Well, it's because cooking is when I get to lock that part of me in a closet for a couple of hours and finally get some peace. It's when I loosen my left brain's choke hold on life, and analytics and logic take a back seat to intuition, memory, creativity, and... pardon the schmaltz, but... magic. I don't have to be strategic, rational, or accurate. I don't even have to be sober. That's the luxury of being a home cook rather than a professional one. To me, being told the mechanism by which yeast causes dough to rise is like finding out how a magician pulls a quarter out of his nose, or Snooki manages to keep that poof in place throughout it all. Bringing science and systematic thinking to bear can ruin the fun.

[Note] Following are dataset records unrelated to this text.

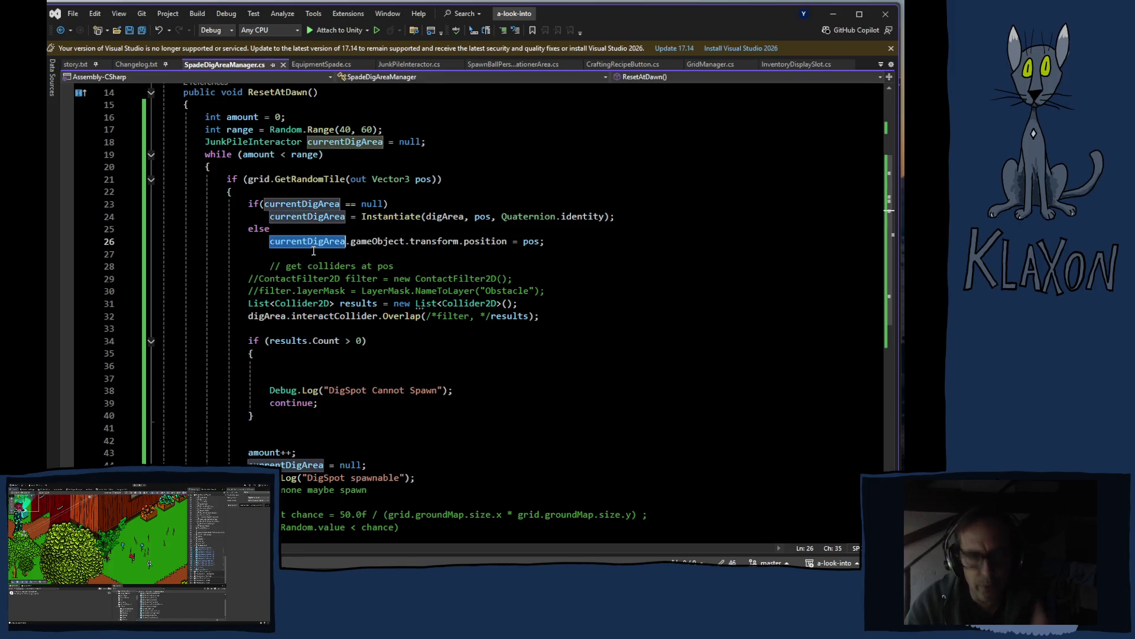
{"action": "double_click", "coordinate": [263, 318]}
{"action": "key", "text": "ctrl+v"}
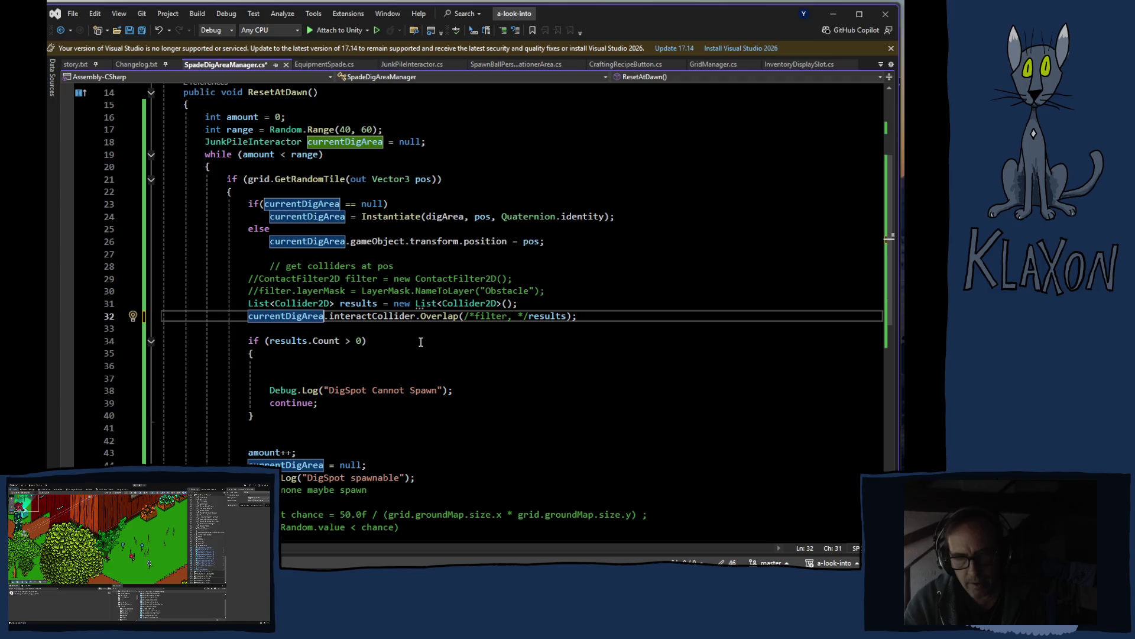
{"action": "key", "text": "ctrl+s"}
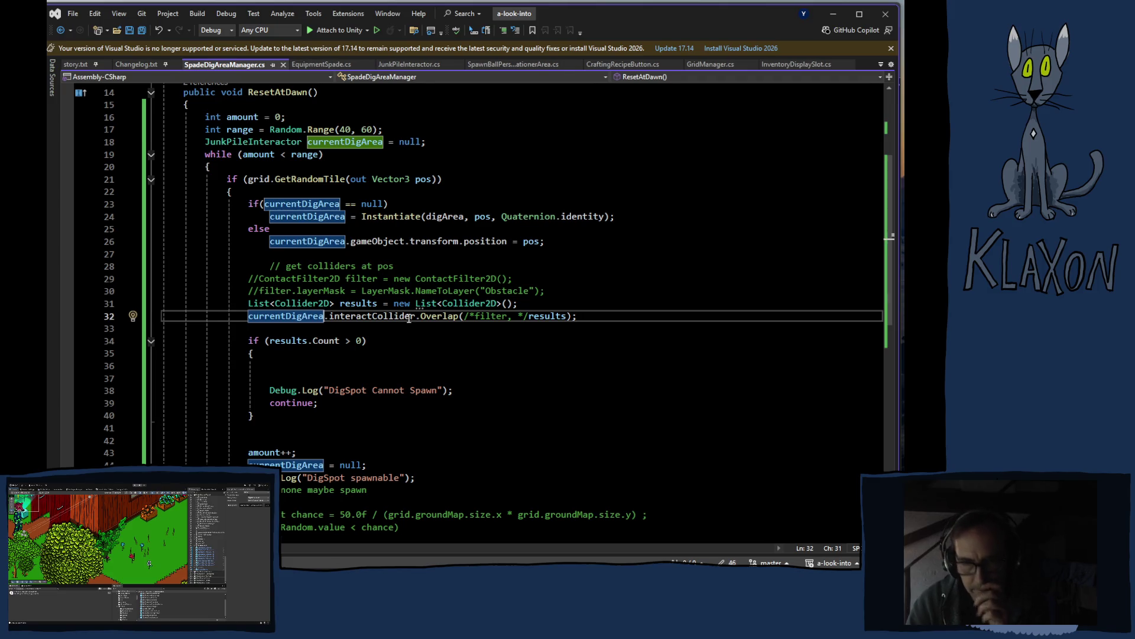
Uncomment the contact filter lines 29–30 and the filter argument on line 32, then save.
{"action": "left_click_drag", "start_coordinate": [248, 279], "coordinate": [552, 289]}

Kitchen wisdom has been accumulating by trial and error since man first upturned his shield over a fire, dumped some vegetables in, and said, "Hey look, stir fry!" (I can only assume that stir fry was the first dish to be cooked in this manner, since it inexplicably seems to be the only dish that every modern bachelor can make). I have good old-fashioned kitchen wisdom to thank for knowing to rest gnocchi dough before rolling it, never to crowd a sauté pan, and always to use ice-cold butter for pie crusts. I'm sure some of my techniques and beliefs could be disproven with an appeal to the scientific method, but you know what? I'm okay with that. I'm willing to be a slightly less good cook in return for not having my brain hurt during this particular part of my day. And I'm okay with fiddling with a recipe all summer to get it just right, rather than deducing it from first principles.
I'm not criticizing Modernist Cuisine, or doubting its contribution to the world's understanding of the science of food. I'm just saying that I for one plan to stay out on the tundra, hauling a tree trunk through three feet of snow.